The skill walks through building a data flow: load documents, chunk at semantic boundaries, generate embeddings, and store vectors with rich metadata. At query time the pipeline embeds the query, performs vector (and optional keyword) search, reranks results with a cross-encoder, and injects the most relevant context into the LLM prompt.

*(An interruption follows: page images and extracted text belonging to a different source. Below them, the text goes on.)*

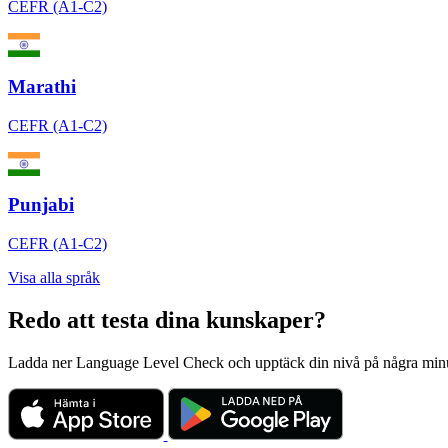
CEFR (A1-C2)
Marathi
CEFR (A1-C2)
Punjabi
CEFR (A1-C2)
Visa alla språk
Redo att testa dina kunskaper?
Ladda ner Language Level Check och upptäck din nivå på några minuter. 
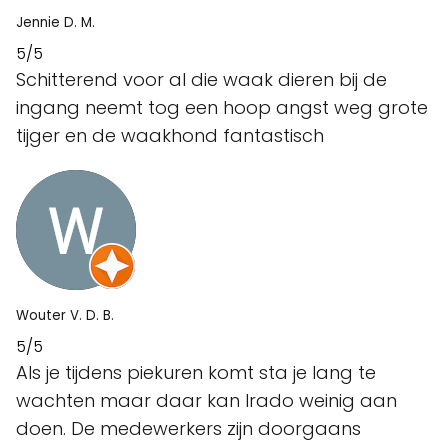
Jennie D. M.
5/5
Schitterend voor al die waak dieren bij de
ingang neemt tog een hoop angst weg grote
tijger en de waakhond fantastisch
Wouter V. D. B.
5/5
Als je tijdens piekuren komt sta je lang te
wachten maar daar kan Irado weinig aan
doen. De medewerkers zijn doorgaans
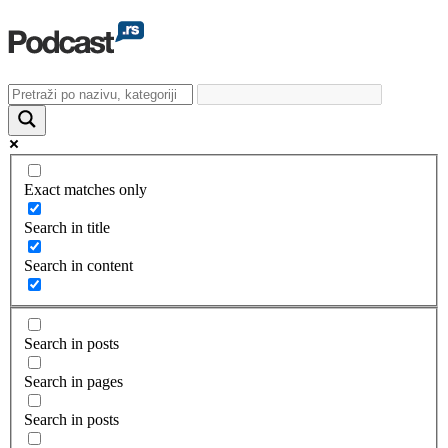
Exact matches only
Search in title
Search in content
Search in posts
Search in pages
Search in posts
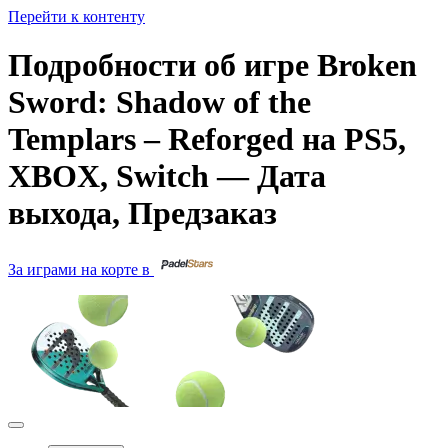
Перейти к контенту
Подробности об игре Broken
Sword: Shadow of the
Templars – Reforged на PS5,
XBOX, Switch — Дата
выхода, Предзаказ
За играми на корте в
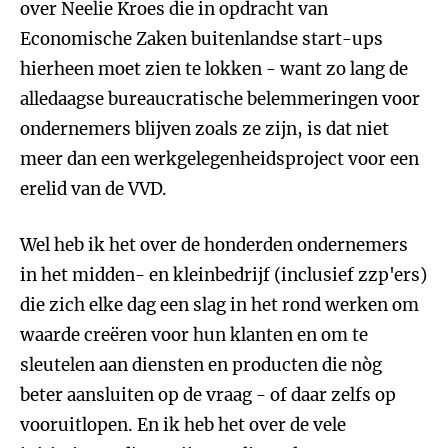
over Neelie Kroes die in opdracht van
Economische Zaken buitenlandse start-ups
hierheen moet zien te lokken - want zo lang de
alledaagse bureaucratische belemmeringen voor
ondernemers blijven zoals ze zijn, is dat niet
meer dan een werkgelegenheidsproject voor een
erelid van de VVD.
Wel heb ik het over de honderden ondernemers
in het midden- en kleinbedrijf (inclusief zzp'ers)
die zich elke dag een slag in het rond werken om
waarde creëren voor hun klanten en om te
sleutelen aan diensten en producten die nòg
beter aansluiten op de vraag - of daar zelfs op
vooruitlopen. En ik heb het over de vele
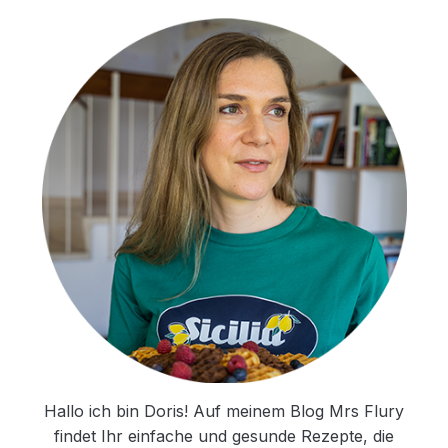
Hallo ich bin Doris! Auf meinem Blog Mrs Flury
findet Ihr einfache und gesunde Rezepte, die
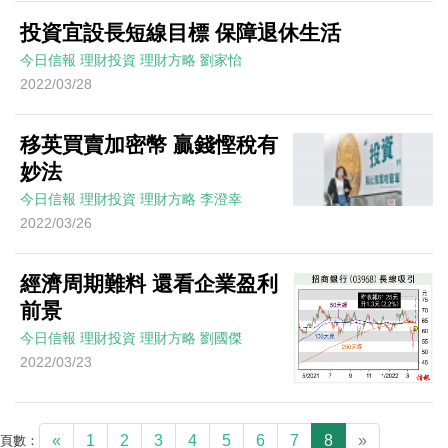
投資宜設長短線目標 保障退休生活
今日信報
理財投資
理財方略
劉家怡
2022/03/28
移英買賣加密幣 贏錢慳稅有
妙法
今日信報
理財投資
理財方略
李澄幸
2022/03/26
經濟周期難料 還看企業盈利
前景
今日信報
理財投資
理財方略
劉國傑
2022/03/23
«
1
2
3
4
5
6
7
8
»
頁數：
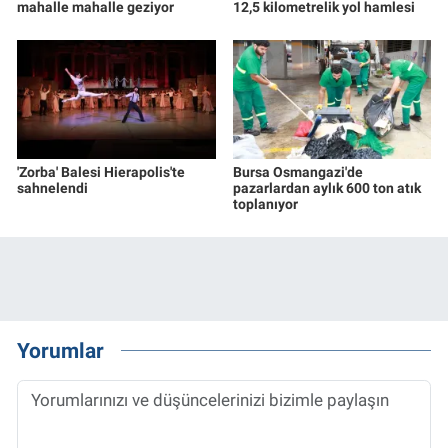
mahalle mahalle geziyor
12,5 kilometrelik yol hamlesi
'Zorba' Balesi Hierapolis'te
Bursa Osmangazi'de
sahnelendi
pazarlardan aylık 600 ton atık
toplanıyor
Yorumlar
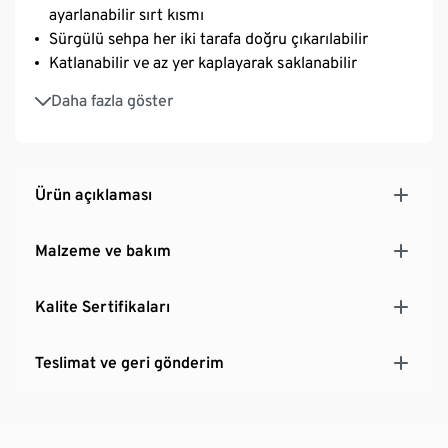
ayarlanabilir sırt kısmı
Sürgülü sehpa her iki tarafa doğru çıkarılabilir
Katlanabilir ve az yer kaplayarak saklanabilir
Liegefläche aus pflegeleichtem, schnell
Daha fazla göster
trocknendem und elastischem Textilen, keine
Polsterauflage nötig
Zahmetsizce itmek için 2 tekerlekli ve alt tutacaklı
Zemin koruyucular dahildir
Ürün açıklaması
Tik görünümlü, yağlanmış masif ahşaptan
UV ışınlarına ve hava koşullarına dayanıklı
Malzeme ve bakım
Kalite Sertifikaları
Teslimat ve geri gönderim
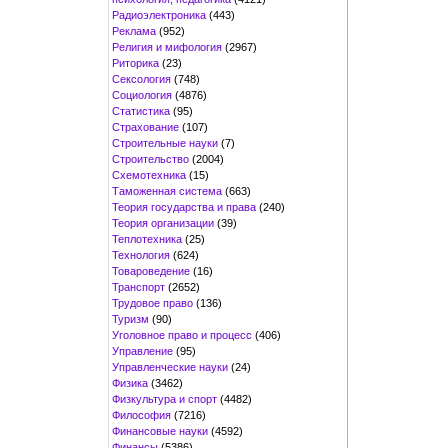
Радиоэлектроника
(443)
Реклама
(952)
Религия и мифология
(2967)
Риторика
(23)
Сексология
(748)
Социология
(4876)
Статистика
(95)
Страхование
(107)
Строительные науки
(7)
Строительство
(2004)
Схемотехника
(15)
Таможенная система
(663)
Теория государства и права
(240)
Теория организации
(39)
Теплотехника
(25)
Технология
(624)
Товароведение
(16)
Транспорт
(2652)
Трудовое право
(136)
Туризм
(90)
Уголовное право и процесс
(406)
Управление
(95)
Управленческие науки
(24)
Физика
(3462)
Физкультура и спорт
(4482)
Философия
(7216)
Финансовые науки
(4592)
Финансы
(5386)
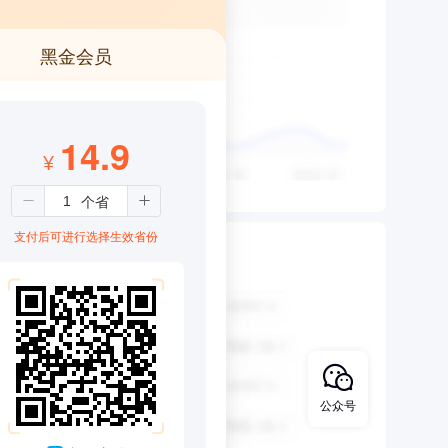
黑金会员
14.9
¥
支付后可进行选择生效省份
公众号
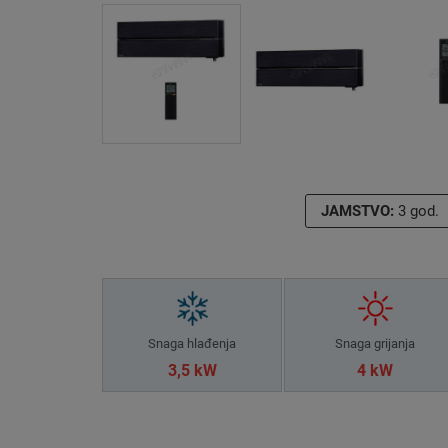
JAMSTVO:
3 god.
Snaga hlađenja
Snaga grijanja
3,5 kW
4 kW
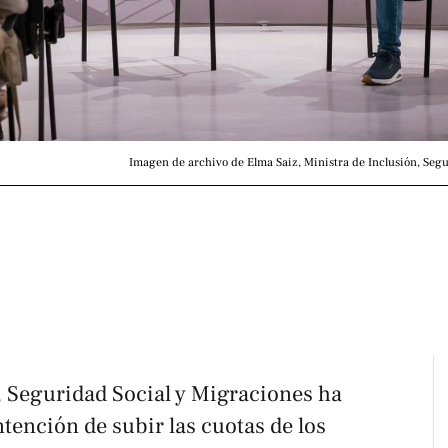
Imagen de archivo de Elma Saiz, Ministra de Inclusión, Segu
, Seguridad Social y Migraciones ha
tención de subir las cuotas de los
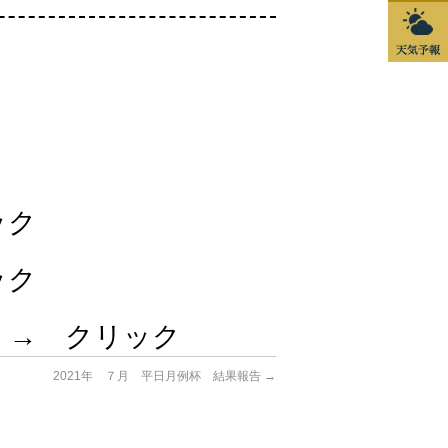
ック
ック
 → クリック
2021年 ７月 平日月例杯 結果報告
→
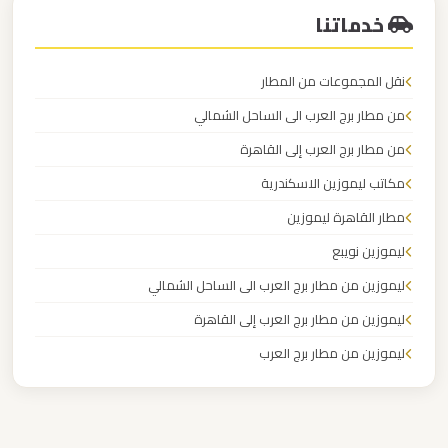
القاهرة
خدماتنا
الخط
الساخن
نقل المجموعات من المطار
من مطار برج العرب الى الساحل الشمالي
ليموزين
من مطار برج العرب إلى القاهرة
مطار
مكاتب ليموزين الاسكندرية
القاهرة
أسعار
مطار القاهرة ليموزين
ليموزين نويبع
ليموزين
ليموزين من مطار برج العرب الى الساحل الشمالي
مطار
ليموزين من مطار برج العرب إلى القاهرة
القاهرة
ليموزين من مطار برج العرب
ليموزين
ليموزين من مطار القاهرة
مطار
ليموزين من القاهرة للاسكندرية
الغردقة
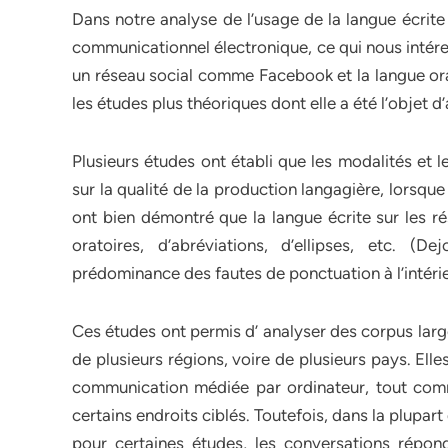
Dans notre analyse de l’usage de la langue écrite
communicationnel électronique, ce qui nous intéresse
un réseau social comme Facebook et la langue oral
les études plus théoriques dont elle a été l’objet d
Plusieurs études ont établi que les modalités et 
sur la qualité de la production langagière, lorsqu
ont bien démontré que la langue écrite sur les ré
oratoires, d’abréviations, d’ellipses, etc. 
prédominance des fautes de ponctuation à l’intér
Ces études ont permis d’ analyser des corpus larg
de plusieurs régions, voire de plusieurs pays. Elle
communication médiée par ordinateur, tout comme 
certains endroits ciblés. Toutefois, dans la plupar
pour certaines études, les conversations répon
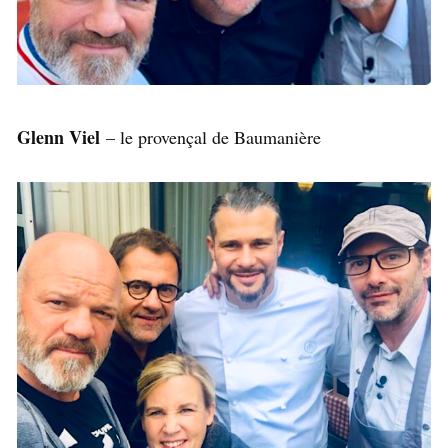
Glenn Viel
– le provençal de Baumanière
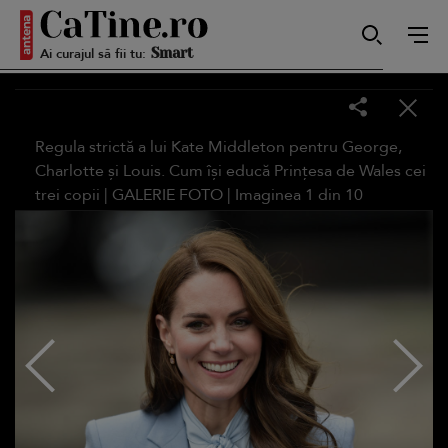
Ai curajul să fii tu:
Smart
Sensibilă
Regula strictă a lui Kate Middleton pentru George,
Charlotte și Louis. Cum își educă Prințesa de Wales cei
trei copii |
GALERIE FOTO
| Imaginea
1
din
10
Puternică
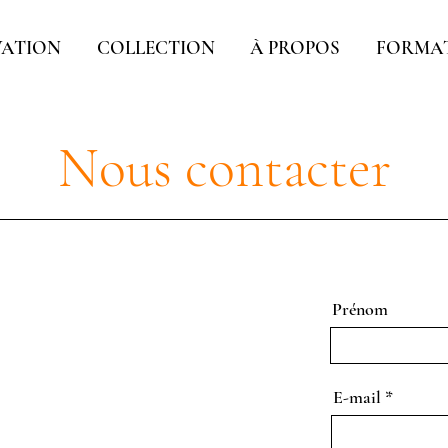
VATION
COLLECTION
À PROPOS
FORMA
Nous contacter
Prénom
E-mail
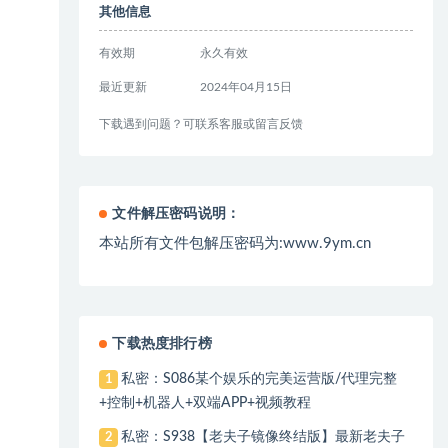
其他信息
有效期
永久有效
最近更新
2024年04月15日
下载遇到问题？可联系客服或留言反馈
文件解压密码说明：
本站所有文件包解压密码为:www.9ym.cn
下载热度排行榜
私密：S086某个娱乐的完美运营版/代理完整
1
+控制+机器人+双端APP+视频教程
私密：S938【老夫子镜像终结版】最新老夫子
2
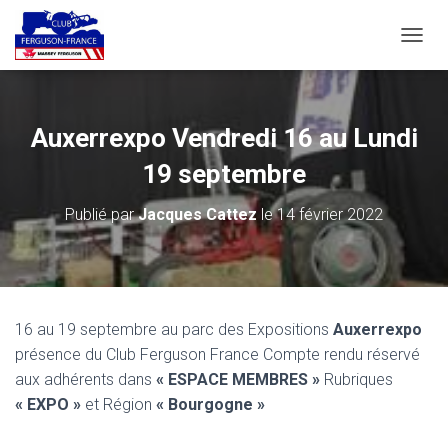
D
É
P
L
I
Auxerrexpo Vendredi 16 au Lundi
E
R
19 septembre
L
A
Publié par
Jacques Cattez
le
14 février 2022
N
A
V
I
G
A
16 au 19 septembre au parc des Expositions
Auxerrexpo
T
présence du Club Ferguson France Compte rendu réservé
I
O
aux adhérents dans
« ESPACE MEMBRES »
Rubriques
N
« EXPO »
et Région
« Bourgogne »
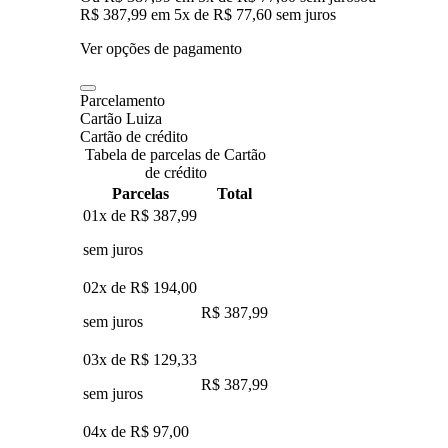
R$ 387,99
em
5
x de
R$ 77,60
sem juros
Ver opções de pagamento
Parcelamento
Cartão Luiza
Cartão de crédito
Tabela de parcelas de Cartão
de crédito
Parcelas
Total
01x de
R$ 387,99
sem juros
02x de
R$ 194,00
R$ 387,99
sem juros
03x de
R$ 129,33
R$ 387,99
sem juros
04x de
R$ 97,00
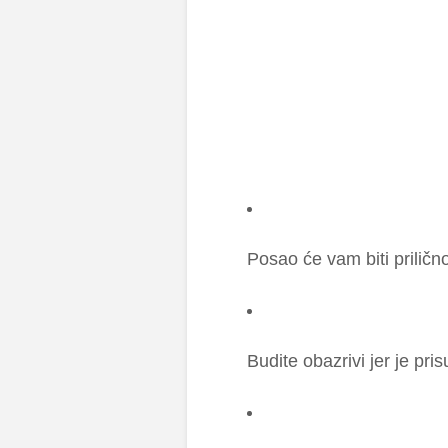
Po­sao će vam bi­ti pri­li­č­no
Bu­di­te oba­zri­vi jer je pr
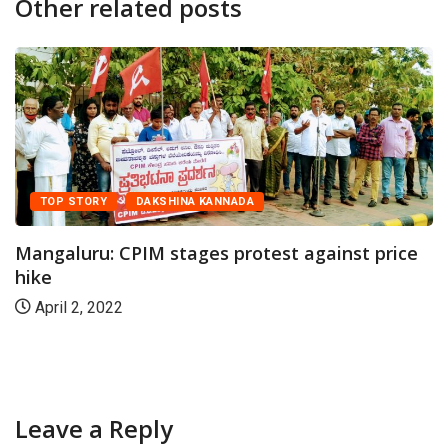
Other related posts
TOP STORY
DAKSHINA KANNADA
Mangaluru: CPIM stages protest against price
hike
April 2, 2022
Leave a Reply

It also includes techniques for evaluation, query transformation, context compression, multi-index routing, and agentic retrieval where the LLM plans searches.

When to use it

  • You need LLM answers grounded in internal or proprietary documents
  • You want to reduce hallucinations and provide citations
  • You must support domain-specific or frequently changing knowledge
  • You need to scale search across many document types and formats
  • You want higher-precision responses via reranking or hybrid search

Best practices

  • Chunk at semantic boundaries; preserve sections and headers as context
  • Include rich metadata (source, section, timestamps, tags) and use filters before search
  • Use hybrid search (semantic + keyword) when exact terms matter
  • Apply two-stage retrieval: fast vector search then cross-encoder rerank
  • Measure retrieval metrics (Recall@k, MRR) and generation faithfulness continuously
  • Handle edge cases: no results, conflicting sources, and OOV queries with graceful fallbacks

Example use cases

  • Documentation Q&A bot that returns source citations and page links
  • Customer support assistant that searches manuals, tickets, and KB articles
  • Enterprise knowledge assistant that combines policy, contracts, and product data
  • Compliance and audit assistant that finds provenance for statements
  • Conversational agent that routes queries to multiple indexes (FAQs, docs, conversations)

FAQ

How many chunks should I retrieve (k)?

Start with 20–50 for initial retrieval then rerank to top 5–10; tune based on latency, MRR, and prompt token budget.

When should I use reranking?

Use reranking when you need higher precision or when initial vector search returns noisy or closely scored results; accept higher CPU/latency cost for better accuracy.

How do I keep embeddings up to date?

Detect document changes and re-embed updated chunks; use incremental ingestion and version timestamps in metadata to refresh affected vectors.